With these words the party raced back to the ship, scrambled on board, and in a few moments had hoisted sail and were scudding northwards towards Byblos, where Wenamon proposed to throw himself on the mercy of Zakar-Baal, the prince of that city. Wenamon, it will be remembered, had always considered that he had been robbed by a Sicilian of Dor, notwithstanding the fact that only a sailor of his own ship could have known of the existence of the money, as King Bedel seems to have pointed out to him. The Egyptian, therefore, did not regard this forcible seizure of silver from these other Sicilians as a crime. It was a perfectly just appropriation of a portion of the funds which belonged to him by rights. Let us imagine ourselves robbed at our hotel by Hans the German waiter: it would surely give us the most profound satisfaction to take Herr Schnupfendorff, the piano-tuner, by the throat when next he visited us, and go through his pockets. He and Hans, being of the same nationality, must suffer for one another's sins, and if the magistrate thinks otherwise he must be regarded as prejudiced by too much study of the law.

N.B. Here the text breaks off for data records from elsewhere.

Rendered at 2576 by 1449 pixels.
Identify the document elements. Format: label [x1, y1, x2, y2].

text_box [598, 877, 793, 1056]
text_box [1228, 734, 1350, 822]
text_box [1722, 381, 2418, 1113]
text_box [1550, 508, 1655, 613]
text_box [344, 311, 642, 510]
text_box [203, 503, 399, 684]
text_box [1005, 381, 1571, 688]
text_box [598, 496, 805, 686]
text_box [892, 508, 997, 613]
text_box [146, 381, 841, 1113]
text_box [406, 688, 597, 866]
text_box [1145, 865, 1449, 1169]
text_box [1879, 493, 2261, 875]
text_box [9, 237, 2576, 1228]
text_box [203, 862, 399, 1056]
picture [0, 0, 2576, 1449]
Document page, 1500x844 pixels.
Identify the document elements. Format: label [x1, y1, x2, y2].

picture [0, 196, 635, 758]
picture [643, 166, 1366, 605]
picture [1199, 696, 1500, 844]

Byblos stood at the foot of the hills of Lebanon, in the very shadow of the great cedars, and it was therefore Wenamon's destination. Now, however, as the ship dropped anchor in the harbour, the Egyptian realised that his mission would probably be fruitless, and that he himself would perhaps be flung into prison for illegally having in his possession the famous image of the god to which he could show no written right. Moreover, the news of the robbery of the merchants might well have reached Byblos overland. His first action, therefore, was to conceal the idol and the money; and this having been accomplished he sat himself down in his cabin to await events.

The Prince of Byblos certainly had been advised of the robbery; and as soon as the news of the ship's arrival was reported to him he sent a curt message to the captain saying simply, "Get out of my harbour." At this Wenamon gave up all hope, and, hearing that there was then in port a vessel which was about to sail for Egypt, he sent a pathetic message to the prince asking whether he might be allowed to travel by it back to his own country.

No satisfactory answer was received, and for the best part of a month Wenamon's ship rode at anchor, while the distracted envoy paced the deck, vainly pondering upon a fitting course of action. Each morning the same brief order, "Get out of my harbour," was delivered to him by the harbour-master; but the indecision of the authorities as to how to treat this Egyptian official prevented the order being backed by force. Meanwhile Wenamon and Mengebet judiciously spread through the city the report of the power of Amon-of-the-Road, and hinted darkly at the wrath which would ultimately fall upon the heads of those who suffered the image and its keeper to be turned away from the quays of Byblos. No doubt, also, a portion of the stolen debens of silver was expended in bribes to the priests of the city, for, as we shall presently see, one of them took up Wenamon's cause with the most unnatural vigour.